━━━━━ Extrait du texte ━━━━━

"Front républicain" anti-LFI : la nouvelle croisade de CNews

Sherlock Com' - - Médias traditionnels - Plateau télé - 144 commentaires

Y a-t-il encore des électeurs de La France insoumise parmi les abonnés d'ASI ? Si c'est le cas, sachez que vous êtes "tristes", "méchants", "pas ouverts d'esprit", "mal habillés" et surtout "très proches de l'idéologie nazie". Depuis une dizaine de jours, les éditorialistes de CNews multiplient les attaques contre LFI dans la perspective d'une éventuelle dissolution. Un feu nourri qui s'appuie, entre autres, sur un sondage tombé du ciel pour Bolloré et ses amis : une "majorité de Français" serait favorable à un nouveau front républicain contre LFI. Une majorité de Français qui regarde trop CNews ?

On n'était pas vraiment préparé à ça. Vendredi matin, alors que les éditorialistes de CNews étaient tranquillement en train de commenter le feuilleton de la semaine (dissolution ou pas dissolution ?), les chars allemands ont déboulé sur le plateau de Pascal Praud. C'est l'éditorialiste Rachel Kahn qui a sonné l'alerte : "Il y a des radicaux, des gens très proches de l'idéologie nazie, les islamistes, les séparatistes, les communautaristes (..) qui seront cet après-midi en réunion avec le président de la République."

"C'est-à-dire ?", relance Pascal Praud, qui ne comprend pas. "C'est-à-dire les gens qui se sont mis dans la Nupes, tous ces gens-là ont été mis en complicité avec une idéologie qui ne sert pas les Français et qui les met en danger par ailleurs." Hein ? Pas de nouvelle relance en plateau, le propos est confus, mais dans le doute, comme elle a dit "nazi, islamistes et nupes", le community manager de CNews balance l'extrait sur X :

Pour celles et ceux qui connaissent un peu Rachel Kahn, cette éditorialiste plus à l'aise à l'écrit qu'à l'oral (surtout quand elle plagie), le propos vise La France insoumise. Une semaine plus tôt, sur la même chaîne, elle avait davantage développé sa pensée : "LFI est un danger pour la France et pour notre République. C'est un parti qui est pro-Hamas, qui est dans la propagande et le porte-parolat des terroristes (...) qui met des cibles dans le dos des citoyens, notamment des Français juifs, (...) qui est dans le racisme, le communautarisme, l'entrisme, qui est contre la police, (...), contre les institutions et contre l'autorité et qui est pour la violence". C'est tout ? "Son seul programme [est] le chaos et la fracture, LFI est contre notre devise républicaine : violation de la laïcité, violation de l'égalité, de la liberté, de la fraternité encore plus". Des propos tenus le 3 octobre, à l'heure du déjeuner, pendant un débat intitulé "Le front anti-LFI plus fort que le front anti-RN".

━━━━━

» **Consigne 1**:
Répondez à ces questions sur l'article consacré à CNews et LFI :
(a) Depuis combien de temps les éditorialistes de CNews multiplient-ils les attaques contre LFI ?
(b) Sur le plateau de qui Rachel Kahn a-t-elle sonné l'alerte vendredi matin ?
(c) Quel était le titre du débat du 3 octobre ?
» **Consigne 2**: Écrivez la suite de l'article sur CNews et LFI, en reprenant juste après sa dernière phrase.

━━━━━ Données fournies ━━━━━

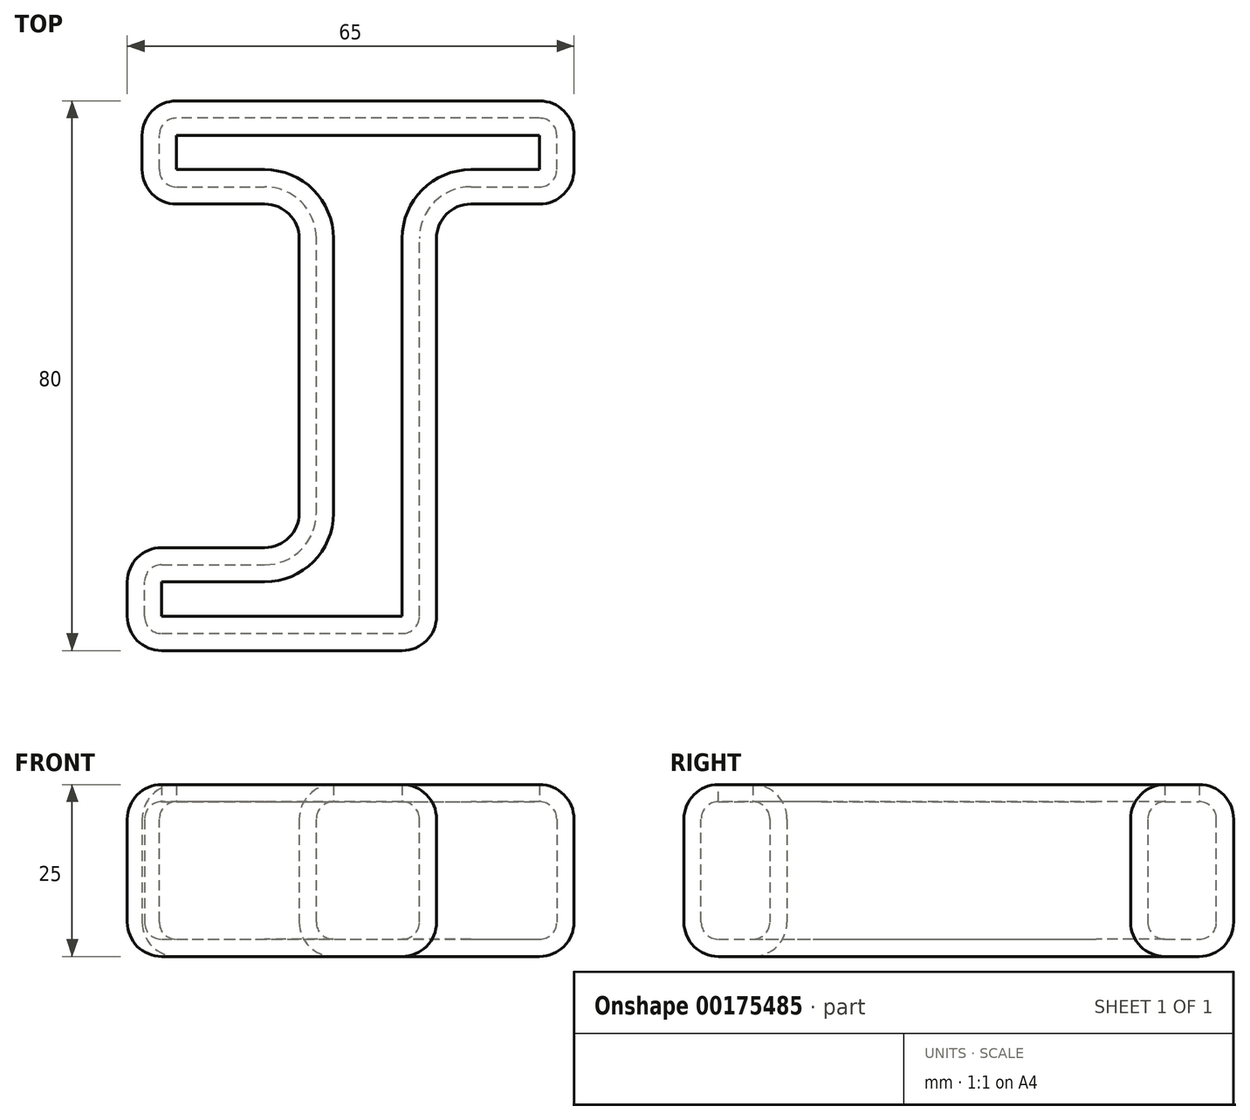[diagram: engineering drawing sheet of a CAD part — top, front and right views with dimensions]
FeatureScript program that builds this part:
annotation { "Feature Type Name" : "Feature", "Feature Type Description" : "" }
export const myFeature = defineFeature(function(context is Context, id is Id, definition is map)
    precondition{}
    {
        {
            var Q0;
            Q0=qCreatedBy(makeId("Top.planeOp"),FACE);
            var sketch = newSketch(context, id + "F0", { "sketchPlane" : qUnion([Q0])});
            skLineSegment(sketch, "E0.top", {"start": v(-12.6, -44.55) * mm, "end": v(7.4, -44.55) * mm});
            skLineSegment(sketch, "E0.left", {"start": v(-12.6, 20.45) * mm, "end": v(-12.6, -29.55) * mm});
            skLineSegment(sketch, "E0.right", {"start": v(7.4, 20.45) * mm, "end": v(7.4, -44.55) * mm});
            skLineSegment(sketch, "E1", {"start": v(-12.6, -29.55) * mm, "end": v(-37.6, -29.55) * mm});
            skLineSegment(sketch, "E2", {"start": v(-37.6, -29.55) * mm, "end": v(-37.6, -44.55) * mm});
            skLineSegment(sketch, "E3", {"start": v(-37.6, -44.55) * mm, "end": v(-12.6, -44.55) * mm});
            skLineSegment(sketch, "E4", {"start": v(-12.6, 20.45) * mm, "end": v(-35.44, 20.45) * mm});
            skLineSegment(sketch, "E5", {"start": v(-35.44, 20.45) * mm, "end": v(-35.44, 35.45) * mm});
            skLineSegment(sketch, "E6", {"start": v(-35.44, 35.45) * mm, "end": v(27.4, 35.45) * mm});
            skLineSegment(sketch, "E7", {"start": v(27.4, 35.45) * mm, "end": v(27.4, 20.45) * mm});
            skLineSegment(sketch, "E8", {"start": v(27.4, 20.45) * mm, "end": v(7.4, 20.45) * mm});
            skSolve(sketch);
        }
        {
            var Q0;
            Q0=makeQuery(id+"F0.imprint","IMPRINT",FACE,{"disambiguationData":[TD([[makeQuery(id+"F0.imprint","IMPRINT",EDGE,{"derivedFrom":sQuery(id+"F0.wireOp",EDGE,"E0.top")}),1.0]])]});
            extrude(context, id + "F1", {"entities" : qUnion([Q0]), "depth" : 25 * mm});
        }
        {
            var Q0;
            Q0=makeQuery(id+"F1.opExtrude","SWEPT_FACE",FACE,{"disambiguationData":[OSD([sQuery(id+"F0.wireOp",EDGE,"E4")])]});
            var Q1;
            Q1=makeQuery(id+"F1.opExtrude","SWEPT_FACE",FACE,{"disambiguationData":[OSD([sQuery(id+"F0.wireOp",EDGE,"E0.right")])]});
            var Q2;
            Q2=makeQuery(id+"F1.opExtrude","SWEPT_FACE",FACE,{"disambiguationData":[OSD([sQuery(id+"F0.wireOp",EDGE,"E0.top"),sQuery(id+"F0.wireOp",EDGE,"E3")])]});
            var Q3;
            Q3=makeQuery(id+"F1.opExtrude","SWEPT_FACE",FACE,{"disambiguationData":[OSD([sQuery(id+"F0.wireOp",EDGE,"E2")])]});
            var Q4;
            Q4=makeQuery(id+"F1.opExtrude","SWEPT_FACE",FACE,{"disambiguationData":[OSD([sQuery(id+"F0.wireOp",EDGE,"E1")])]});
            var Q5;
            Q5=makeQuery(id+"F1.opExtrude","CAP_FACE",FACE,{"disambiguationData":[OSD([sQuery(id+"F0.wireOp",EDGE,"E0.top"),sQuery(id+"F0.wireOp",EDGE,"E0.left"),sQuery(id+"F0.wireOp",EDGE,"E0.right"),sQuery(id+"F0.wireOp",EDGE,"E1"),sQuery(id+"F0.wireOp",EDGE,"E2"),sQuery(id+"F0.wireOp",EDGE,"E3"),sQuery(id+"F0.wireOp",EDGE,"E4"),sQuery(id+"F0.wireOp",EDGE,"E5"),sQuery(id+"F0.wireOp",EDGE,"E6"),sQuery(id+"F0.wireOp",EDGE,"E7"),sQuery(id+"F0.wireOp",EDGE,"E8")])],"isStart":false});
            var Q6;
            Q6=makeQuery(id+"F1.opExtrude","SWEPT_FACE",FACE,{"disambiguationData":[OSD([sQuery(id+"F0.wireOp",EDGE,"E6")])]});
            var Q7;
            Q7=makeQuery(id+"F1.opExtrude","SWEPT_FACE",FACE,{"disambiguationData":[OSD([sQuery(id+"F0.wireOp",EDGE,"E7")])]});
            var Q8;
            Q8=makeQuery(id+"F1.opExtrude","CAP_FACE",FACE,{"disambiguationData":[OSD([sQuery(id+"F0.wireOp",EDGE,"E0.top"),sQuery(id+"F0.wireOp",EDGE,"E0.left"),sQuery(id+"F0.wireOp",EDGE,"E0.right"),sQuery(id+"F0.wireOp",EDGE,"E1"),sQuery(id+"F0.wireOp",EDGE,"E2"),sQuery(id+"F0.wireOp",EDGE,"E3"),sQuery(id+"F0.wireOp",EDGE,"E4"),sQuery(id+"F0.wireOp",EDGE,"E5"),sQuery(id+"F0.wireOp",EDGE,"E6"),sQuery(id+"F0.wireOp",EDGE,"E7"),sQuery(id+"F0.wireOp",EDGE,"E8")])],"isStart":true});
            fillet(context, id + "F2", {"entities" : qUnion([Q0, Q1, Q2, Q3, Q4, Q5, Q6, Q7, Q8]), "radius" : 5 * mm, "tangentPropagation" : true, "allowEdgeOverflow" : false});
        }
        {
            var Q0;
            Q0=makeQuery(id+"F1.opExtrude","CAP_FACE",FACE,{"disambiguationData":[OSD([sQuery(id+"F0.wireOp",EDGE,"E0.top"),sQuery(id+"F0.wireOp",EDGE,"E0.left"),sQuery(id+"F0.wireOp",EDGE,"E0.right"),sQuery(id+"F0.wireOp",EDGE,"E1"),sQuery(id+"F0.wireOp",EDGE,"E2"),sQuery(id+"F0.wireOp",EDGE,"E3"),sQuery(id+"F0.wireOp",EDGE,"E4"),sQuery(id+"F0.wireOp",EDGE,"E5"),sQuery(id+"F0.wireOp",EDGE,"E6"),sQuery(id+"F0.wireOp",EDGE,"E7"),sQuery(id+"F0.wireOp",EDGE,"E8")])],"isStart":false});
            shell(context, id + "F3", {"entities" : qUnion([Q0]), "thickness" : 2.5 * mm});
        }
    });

━━━━━

» **Corrigé 1**:
(a) Depuis une dizaine de jours.
(b) Sur le plateau de Pascal Praud.
(c) "Le front anti-LFI plus fort que le front anti-RN".

» **Corrigé 2**:
Ce jour-là, la première chaîne d'info de France tourne en boucle sur un sondage paru sur le site du Figaro la veille au soir et indiquant que "58% des Français" estiment qu'un "front républicain contre la France insoumise serait une bonne chose" alors qu'ils ne sont que 46% à estimer que ce serait "une bonne chose" contre le RN. En clair, le fameux front républicain vise désormais LFI et non plus le RN.

Autant dire que ces chiffres ont libéré les éditorialistes de la chaîne, qui n'avaient pourtant pas besoin de ça pour se déchaîner contre LFI. Exemple ? Pour Yoann Usaï, "cela signifie que les Français ouvrent progressivement les yeux. (...) Ils disent majoritairement qu'ils ne veulent pas à la tête du pays un parti antisémite, un parti allié avec les islamistes, un parti immigrationniste qui prône le grand remplacement."

Le même jour, le "publicitaire" Frank Tapiro déclare que LFI est "une secte avec un fonctionnement totalement sectaire"(sic). "La honte de la gauche aujourd'hui, c'est Mélenchon et la secte LFiste, insiste Tapiro. Ce n'est qu'un début, ce n'est qu'un sondage, mais il faut que ça se concrétise maintenant encore plus dans l'opinion populaire par des votes. Et dès les prochaines municipales, j'espère que LFI sera sortie de là où il est."

"On connaît tous très bien le projet de la France insoumise", ajoute une autre éditorialiste, Madi Seydi. C'est de faire le chaos, c'est de diviser, c'est d'aller chercher toutes ces personnes qui détestent la France et de pouvoir faire un projet avec eux et faire éclater la France." 

Conclusion tout en nuances de Yoann Usaï : "Je considère que Jean-Luc Mélenchon est la plus grande menace politique qu'ait connu notre pays depuis la seconde guerre mondiale." Tout simplement.

Mélenchon, ce "danger"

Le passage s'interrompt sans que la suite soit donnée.